> Reading text
- - - - - - -

[Beowulf] hpl size problems

Robert G. Brown rgb at phy.duke.edu
Tue Oct 4 06:26:29 PDT 2005


Chris Samuel writes:

> On Sun, 2 Oct 2005 05:38 am, Robert G. Brown wrote:
> 
>> This is where I think things NEED to head.  RPM was and is in some ways
>> a lovely thing.  However, I personally think it's way short on the
>> metadata front, and woefully difficult to extend.
> 
> Would Debian's .deb format be better ?
> 
> They created it in 95 to be a more extensible version of whatever dpkg used 
> before..

I don't THINK that the issue is one of format per se.  All packaging
formats consist of a container with an installable tree, the ability to
run scripts pre and post (un)install, and a variety of metadata
associated with the packaged material -- dependencies, provides,
information/synopsis, copyright/license information, in addition to
package name and revision and build/release info.  The "problems" I
allude to are in both the metadata and the associated db for storing it,
not in the containerizing of the data in the physical file format.  One
can make a "package" out of a simple tarball (as slackware has long
done) instead of a CPIO archive and it would work just as well.  

I happen to think that the metadata in the package itself should be in
xml format as a "meta" design choice for a variety of reasons, but even
this isn't a necessary thing, only desireable -- it just forces you to
structure your data in a strictly hierarchical and extensible manner,
which I personally think is a good thing that enables much future
development flexibility so that the metadata never AGAIN can be said to
be inadequate longer than it takes to define and insert a new tag
hierarchy in the appropriate place in the tag tree.

Now, there is a group working on this, and they're neither ignorant nor
ill-intentioned.  In fact, they're pretty serious coders, as you might
expect with such a complex and powerful toolset.  It's just that package
management is a difficult problem and conservative development is
ABSOLUTELY NECESSARY to avoid breaking things.  Remember what a pain it
was in the rpm 4.x transition, where man rpms no longer built unless you
worked on them pretty extensively. It is further complicated by the fact
that there has recently been a (long necessary) fork between "community"
RPM package management and "Redhat Package Management" where the two are
in the future not necessarily going to be mutually compatible.  This
helps address concerns voiced in this thread that Redhat will unfairly
dominate the packaging system and be able to (whether or not they
actually do) manipulate it to their advantage.  You can check out (e.g.)

  https://lists.dulug.duke.edu/mailman/listinfo/rpm-devel

It's a low traffic list and suitable for anybody who is (as they say:-)
133t and seriously into fixing some of the problems with RPMs.  As in,
perhaps 1/3 to 1/2 the list traffic appears to be diff patches:-).  We
host it I believe because Seth and Friends are pretty heavily involved
with this whole process -- co-developing yum and rpms themselves,
working on the metadata issue.  I >>believe<< that there is some very
nice stuff in the pipes here, including much dark magic that yum will be
able to perform in future releases (at least Seth mutters charms and the
like under his breath at me when I ask him about this sort of stuff, and
now has a position in the University that is pretty much "make yum
better while maintaining the repos that underlie all campus linux
installations", a task that I think he relishes.

- - - - - - -

> Source data
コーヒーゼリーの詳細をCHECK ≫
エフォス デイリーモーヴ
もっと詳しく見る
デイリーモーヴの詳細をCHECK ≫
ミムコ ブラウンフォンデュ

- - - - - - -

> Check your understanding
A) In the mailing list post, what does slackware use to make a package instead of a CPIO archive?
B) Reproduce the mailing list post starting at "https://lists.dulug.duke.edu/mailman/listinfo/rpm-devel" and ending after "think he relishes.", swapping in "dnf" for every "yum".

> Numbered answers
A) A simple tarball.

B)
https://lists.dulug.duke.edu/mailman/listinfo/rpm-devel

It's a low traffic list and suitable for anybody who is (as they say:-)
133t and seriously into fixing some of the problems with RPMs.  As in,
perhaps 1/3 to 1/2 the list traffic appears to be diff patches:-).  We
host it I believe because Seth and Friends are pretty heavily involved
with this whole process -- co-developing dnf and rpms themselves,
working on the metadata issue.  I >>believe<< that there is some very
nice stuff in the pipes here, including much dark magic that dnf will be
able to perform in future releases (at least Seth mutters charms and the
like under his breath at me when I ask him about this sort of stuff, and
now has a position in the University that is pretty much "make dnf
better while maintaining the repos that underlie all campus linux
installations", a task that I think he relishes.